4G LTE and 4G LTE Advanced (LTE-A) represent two stages in the evolution of 4G technology, with LTE Advanced offering significant improvements over the original LTE (Long-Term Evolution) standards.
Overall, LTE Advanced represents a significant advancement over LTE, offering higher speeds, more efficient use of spectrum, and better network performance. These improvements make LTE-A better suited to meet the increasing demands for mobile data and the growing number of connected devices.
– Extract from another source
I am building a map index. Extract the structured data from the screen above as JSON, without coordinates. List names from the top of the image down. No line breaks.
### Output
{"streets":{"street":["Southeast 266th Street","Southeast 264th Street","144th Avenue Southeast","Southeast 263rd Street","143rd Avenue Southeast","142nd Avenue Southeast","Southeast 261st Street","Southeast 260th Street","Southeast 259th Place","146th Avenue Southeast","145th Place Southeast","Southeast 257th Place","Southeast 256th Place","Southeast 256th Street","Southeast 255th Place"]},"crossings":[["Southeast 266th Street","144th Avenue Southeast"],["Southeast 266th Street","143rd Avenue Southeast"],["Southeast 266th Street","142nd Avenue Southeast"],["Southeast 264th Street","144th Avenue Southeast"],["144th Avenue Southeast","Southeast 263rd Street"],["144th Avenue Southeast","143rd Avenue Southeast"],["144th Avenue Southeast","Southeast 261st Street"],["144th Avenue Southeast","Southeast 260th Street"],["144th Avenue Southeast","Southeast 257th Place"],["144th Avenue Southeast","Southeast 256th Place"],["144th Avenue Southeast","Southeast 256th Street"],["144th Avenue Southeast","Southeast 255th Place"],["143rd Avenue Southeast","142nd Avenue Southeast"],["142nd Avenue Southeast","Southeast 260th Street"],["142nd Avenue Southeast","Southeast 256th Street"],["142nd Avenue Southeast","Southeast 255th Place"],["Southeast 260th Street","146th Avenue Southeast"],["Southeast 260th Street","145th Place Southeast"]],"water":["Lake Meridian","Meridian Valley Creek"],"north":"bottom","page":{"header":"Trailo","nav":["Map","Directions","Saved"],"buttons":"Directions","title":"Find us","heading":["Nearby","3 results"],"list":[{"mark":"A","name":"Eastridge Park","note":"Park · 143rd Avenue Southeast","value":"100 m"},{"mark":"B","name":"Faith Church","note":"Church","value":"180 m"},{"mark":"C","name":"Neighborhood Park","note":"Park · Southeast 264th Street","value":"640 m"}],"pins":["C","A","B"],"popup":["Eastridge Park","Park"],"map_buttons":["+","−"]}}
Higher Speeds: LTE Advanced provides considerably higher peak data rates, with potential speeds up to several Gbps for stationary or pedestrian users and 100 Mbps for users in high mobility environments (e.g., cars and trains). In contrast, standard LTE offers peak download speeds of up to 300 Mbps. (NOTE : The highest data rate that I personally confirmed was 2Gbps downlink throughput, but it can be much higher based on 3GPP depending on MIMO and Carrier Aggregation scheme)
Carrier Aggregation (CA): LTE-A introduces carrier aggregation, a technology that allows the combination of multiple LTE carriers (up to five 20 MHz carriers, for a total of up to 100 MHz) into a single data stream. This significantly increases bandwidth and speeds compared to LTE, which typically operates on single carriers up to 20 MHz wide.
Improved MIMO Capabilities: LTE Advanced supports up to 8x8 MIMO (Multiple Input Multiple Output) in the downlink and 4x4 MIMO in the uplink, enhancing data rates and network capacity. Original LTE standards support up to 4x4 MIMO in the downlink and 1x2 or 2x2 in the uplink.
Enhanced Use of Heterogeneous Networks (HetNets): LTE-A improves the performance and integration of HetNets, which include a mix of macrocells, picocells, femtocells, and relay nodes. This leads to better coverage, especially in densely populated areas, and more efficient use of spectrum and network resources.
Coordinated Multi-Point Operation (CoMP): LTE-A introduces CoMP to improve the network's efficiency in dealing with interference, especially at cell edges. This enhances user experience by improving data rates and reducing latency for users in challenging environments.